Job item =>
Transcribe the listing below in full, exactly, with no images.

Data to use =>
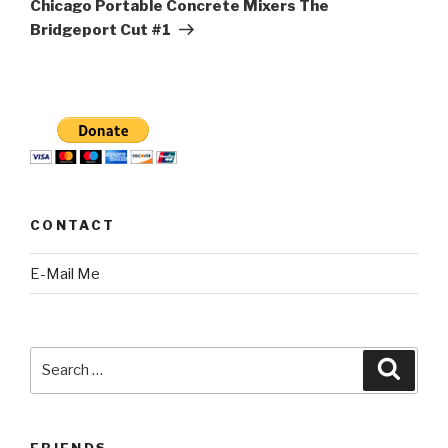
Chicago Portable Concrete Mixers The
Bridgeport Cut #1
CONTACT
E-Mail Me
Search
Searc
for:
FRIENDS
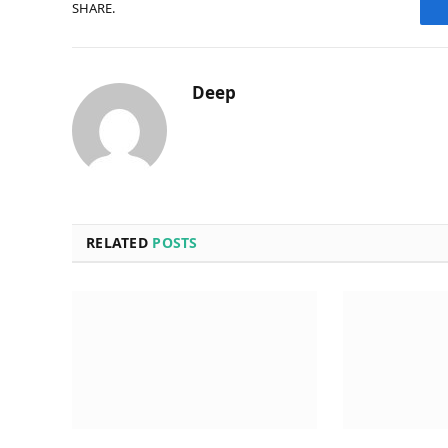
SHARE.
Deep
RELATED
POSTS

Solution to the problem =>
Chicago Portable Concrete Mixers The
Bridgeport Cut #1
CONTACT
E-Mail Me
Search
Searc
for:
FRIENDS
SHARE.
Deep
RELATED
POSTS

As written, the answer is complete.